Son's 9/11 Death Spurs Parents To Tackle Childhood Mental Illness
The Todd Ouida Children's Foundation turns its attention away from fundraising this year, and launches symposium to provide education about childrens' mental health issues
It's been more than 10 years since Todd Ouida's death on Sept. 11, 2001, and for the past decade his family has hosted a fundraiser near his birthday in memory of his life.
This year, however, Todd's parents have opted to replace the fundraiser with a seminar on childrens' mental health issues.
The Todd Ouida Children's Foundation will host the symposium on Wednesday in conjunction with Montclair State University's Center for Autism and Early Childhood Mental Health (CAECMH), Children's Aid and Family Services and West Bergen Mental Healthcare.
"Every year, close to Todd's birthday, we hold a fundraiser in his name and spirit," Herb Ouida said. "This year, instead of holding a fundraiser we decided to have a service with the goal of educating parents, social workers and teachers working with children who suffer from depression, anxiety, as well as autism."

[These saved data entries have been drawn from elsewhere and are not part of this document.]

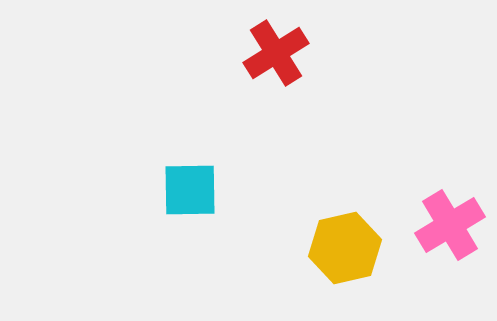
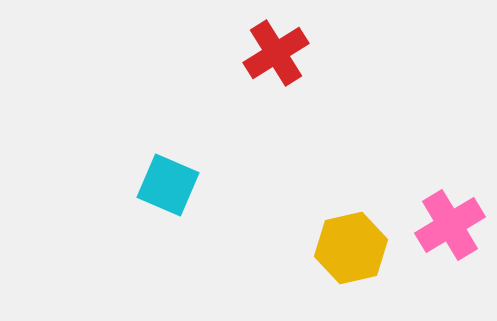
cyan square: moved 22 px left, 5 px up; rotated 24 degrees clockwise
yellow hexagon: moved 6 px right
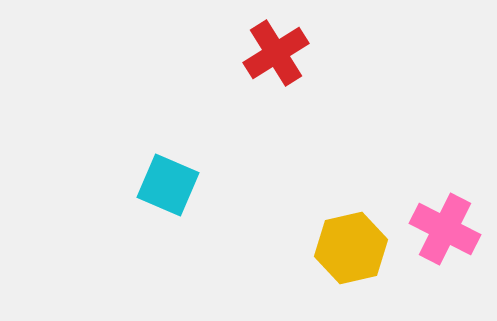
pink cross: moved 5 px left, 4 px down; rotated 32 degrees counterclockwise
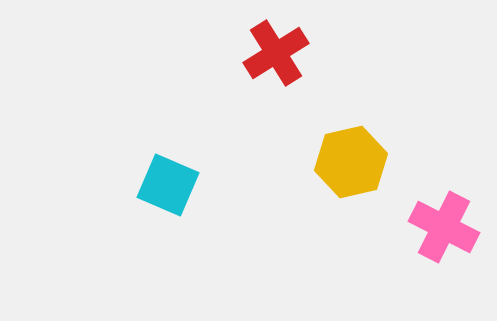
pink cross: moved 1 px left, 2 px up
yellow hexagon: moved 86 px up
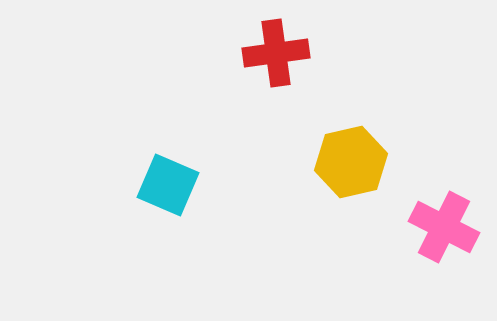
red cross: rotated 24 degrees clockwise
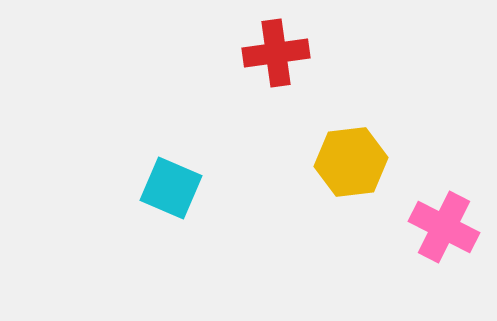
yellow hexagon: rotated 6 degrees clockwise
cyan square: moved 3 px right, 3 px down
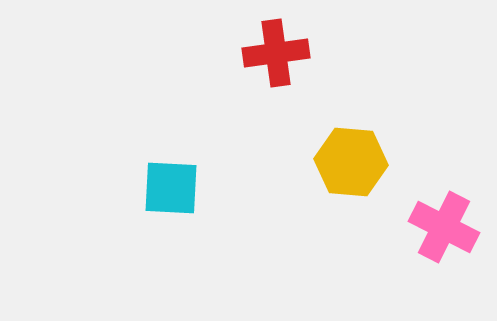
yellow hexagon: rotated 12 degrees clockwise
cyan square: rotated 20 degrees counterclockwise
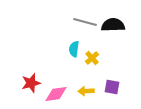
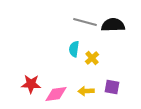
red star: moved 1 px down; rotated 18 degrees clockwise
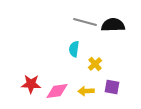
yellow cross: moved 3 px right, 6 px down
pink diamond: moved 1 px right, 3 px up
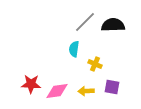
gray line: rotated 60 degrees counterclockwise
yellow cross: rotated 24 degrees counterclockwise
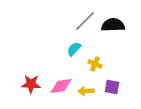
gray line: moved 1 px up
cyan semicircle: rotated 35 degrees clockwise
pink diamond: moved 4 px right, 5 px up
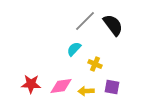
black semicircle: rotated 55 degrees clockwise
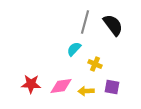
gray line: moved 1 px down; rotated 30 degrees counterclockwise
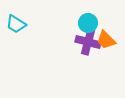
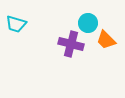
cyan trapezoid: rotated 15 degrees counterclockwise
purple cross: moved 17 px left, 2 px down
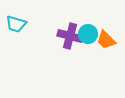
cyan circle: moved 11 px down
purple cross: moved 1 px left, 8 px up
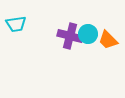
cyan trapezoid: rotated 25 degrees counterclockwise
orange trapezoid: moved 2 px right
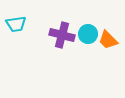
purple cross: moved 8 px left, 1 px up
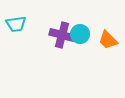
cyan circle: moved 8 px left
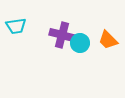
cyan trapezoid: moved 2 px down
cyan circle: moved 9 px down
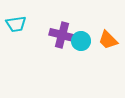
cyan trapezoid: moved 2 px up
cyan circle: moved 1 px right, 2 px up
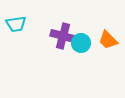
purple cross: moved 1 px right, 1 px down
cyan circle: moved 2 px down
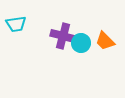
orange trapezoid: moved 3 px left, 1 px down
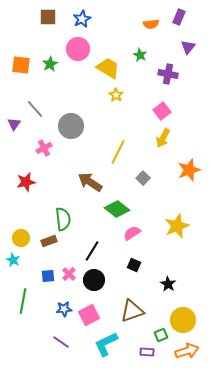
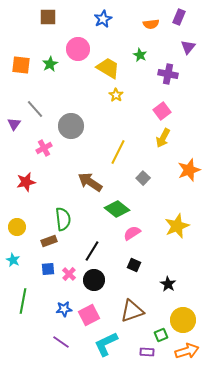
blue star at (82, 19): moved 21 px right
yellow circle at (21, 238): moved 4 px left, 11 px up
blue square at (48, 276): moved 7 px up
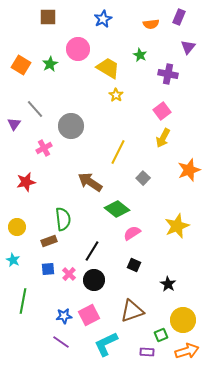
orange square at (21, 65): rotated 24 degrees clockwise
blue star at (64, 309): moved 7 px down
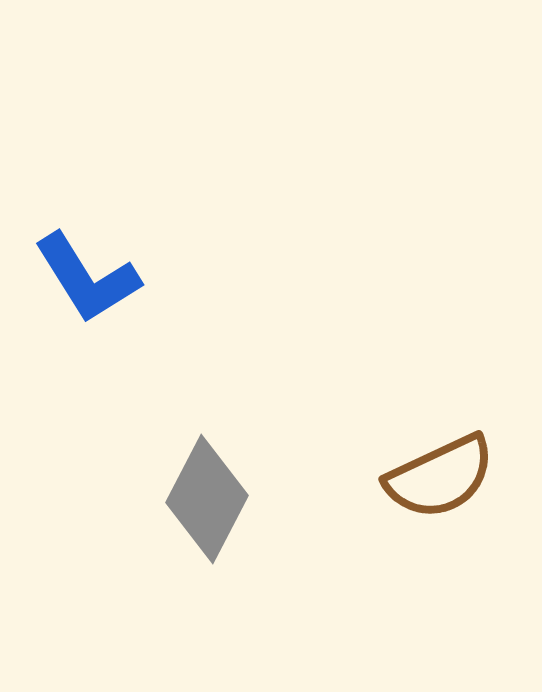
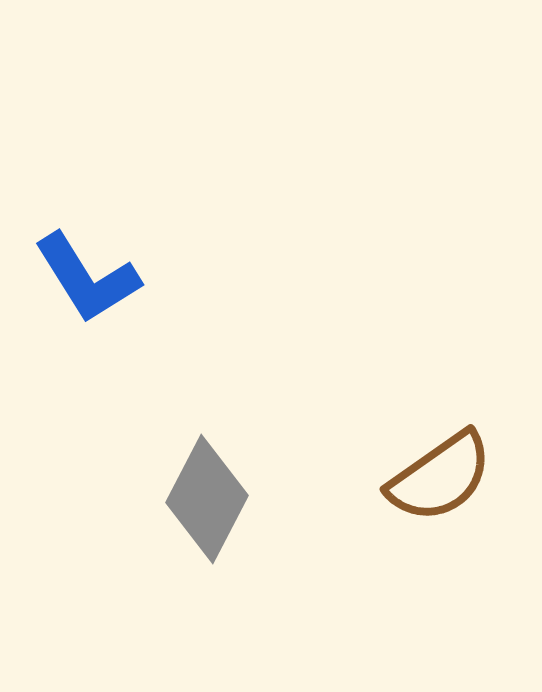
brown semicircle: rotated 10 degrees counterclockwise
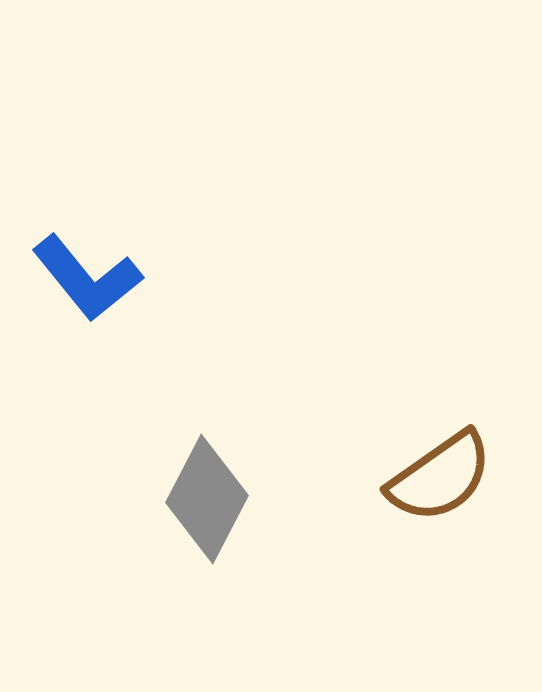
blue L-shape: rotated 7 degrees counterclockwise
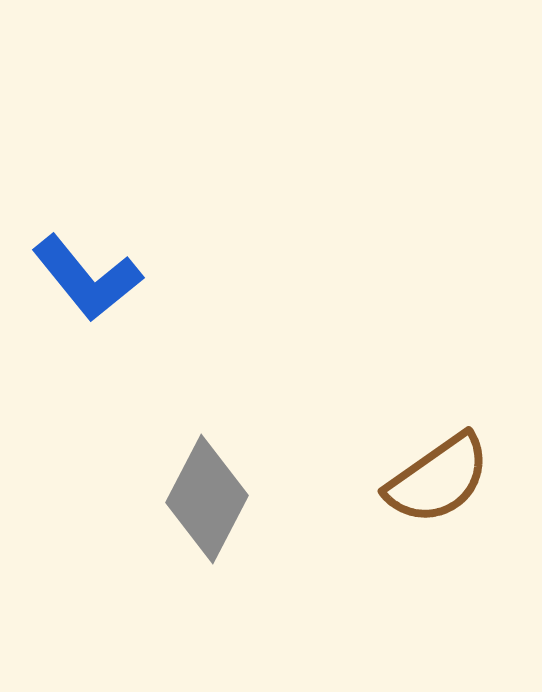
brown semicircle: moved 2 px left, 2 px down
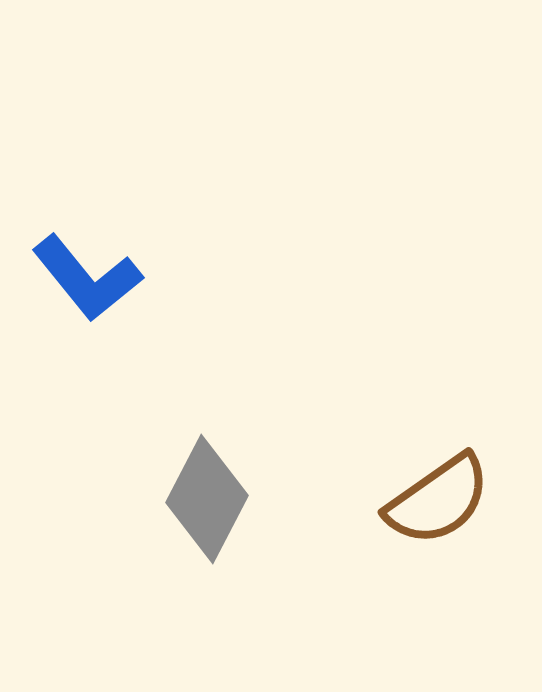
brown semicircle: moved 21 px down
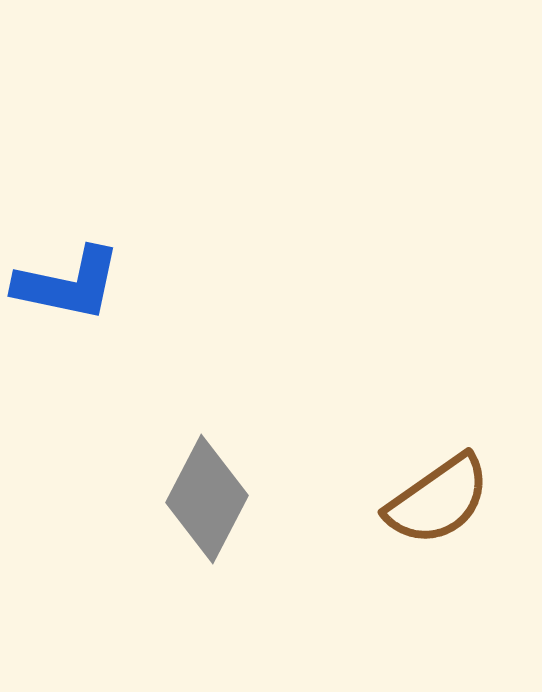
blue L-shape: moved 19 px left, 6 px down; rotated 39 degrees counterclockwise
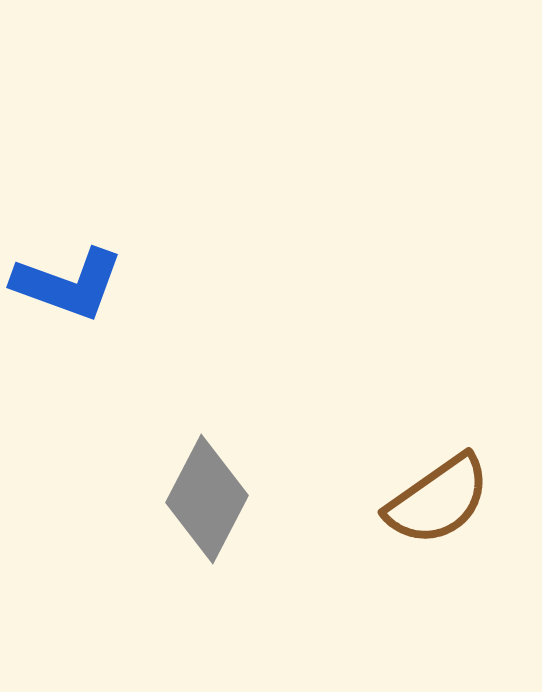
blue L-shape: rotated 8 degrees clockwise
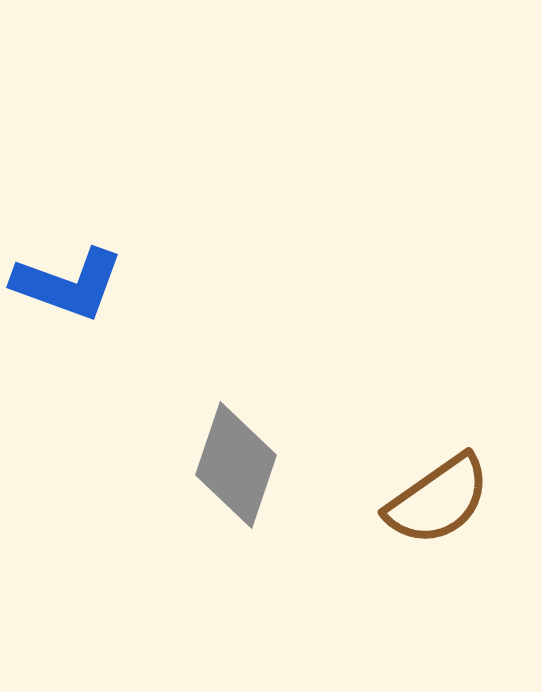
gray diamond: moved 29 px right, 34 px up; rotated 9 degrees counterclockwise
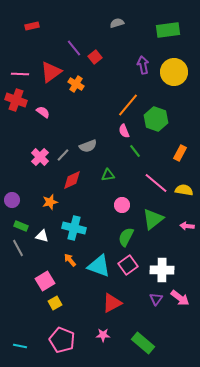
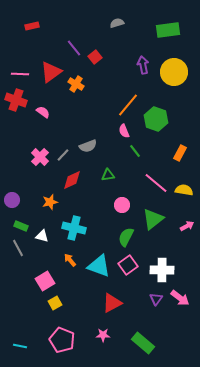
pink arrow at (187, 226): rotated 144 degrees clockwise
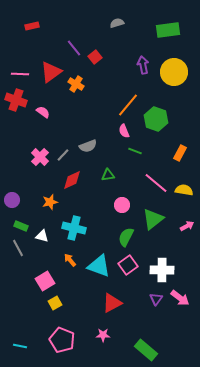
green line at (135, 151): rotated 32 degrees counterclockwise
green rectangle at (143, 343): moved 3 px right, 7 px down
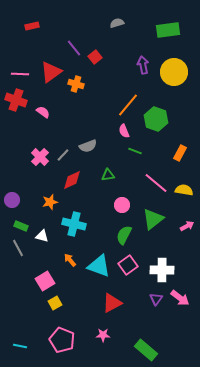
orange cross at (76, 84): rotated 14 degrees counterclockwise
cyan cross at (74, 228): moved 4 px up
green semicircle at (126, 237): moved 2 px left, 2 px up
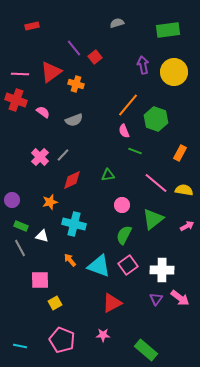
gray semicircle at (88, 146): moved 14 px left, 26 px up
gray line at (18, 248): moved 2 px right
pink square at (45, 281): moved 5 px left, 1 px up; rotated 30 degrees clockwise
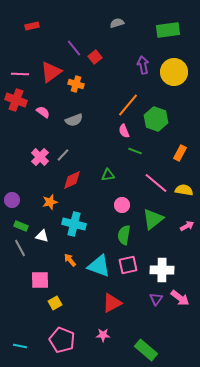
green semicircle at (124, 235): rotated 18 degrees counterclockwise
pink square at (128, 265): rotated 24 degrees clockwise
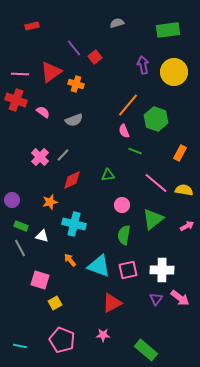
pink square at (128, 265): moved 5 px down
pink square at (40, 280): rotated 18 degrees clockwise
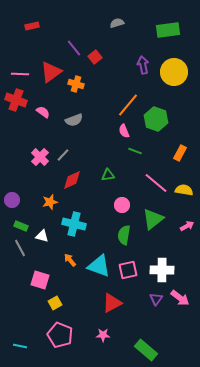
pink pentagon at (62, 340): moved 2 px left, 5 px up
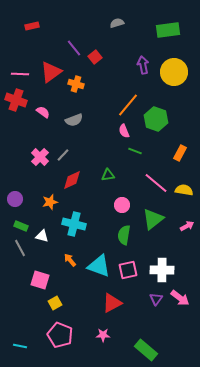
purple circle at (12, 200): moved 3 px right, 1 px up
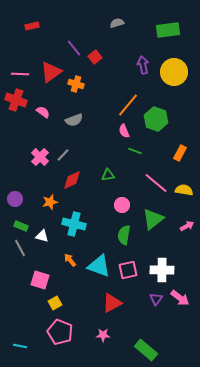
pink pentagon at (60, 335): moved 3 px up
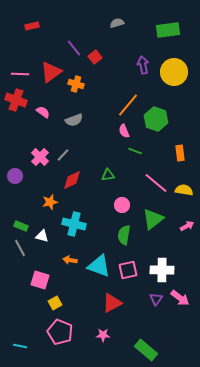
orange rectangle at (180, 153): rotated 35 degrees counterclockwise
purple circle at (15, 199): moved 23 px up
orange arrow at (70, 260): rotated 40 degrees counterclockwise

By moving to the conference, the Ouida's hope to put their energy towards providing a direct service over fundraising.
"Raising money is important but it comes from the fact people want to support what we do," Ouida said. "We're focused on children's mental health because it's something we very much believe in. And today with early intervention as a focus, programs such as Zippy's in kindergarten and bringing a focus to those who work in children's mental health from teachers to physicians."
As a child, Todd suffered from anxiety and depression and was unable to attend school from fourth through sixth grade. But with the help of a child psychiatrist, Todd recovered, becoming an honors student at River Dell High School, where he wrestled and played football.
He attended the University of Michigan, earning a degree in psychology. Upon graduation, he got a job with Cantor Fitzgerald, working on the 105th floor of the World Trade Center's north tower.
"We're providing a service for a targeted audience and I think Todd's story will be an important part of it," Ouida said. "I'll speak about our personal situation, Todd's experiences and how we've turned September 11 into a hopeful experience. Todd recovered and other children can too."
The day-long conference begins with Ouida speaking about how the Todd Ouida Children's Foundation came into existence. Additional speakers include Sesame Street's Bob McGrath, Rev. Darrell L. Armstrong, CAECMH organizers Gerard Costa and Kaitlin Mulcahy, as well as Pat Stanislaski and Sunday Gustin. The conference concludes with a panel discussion.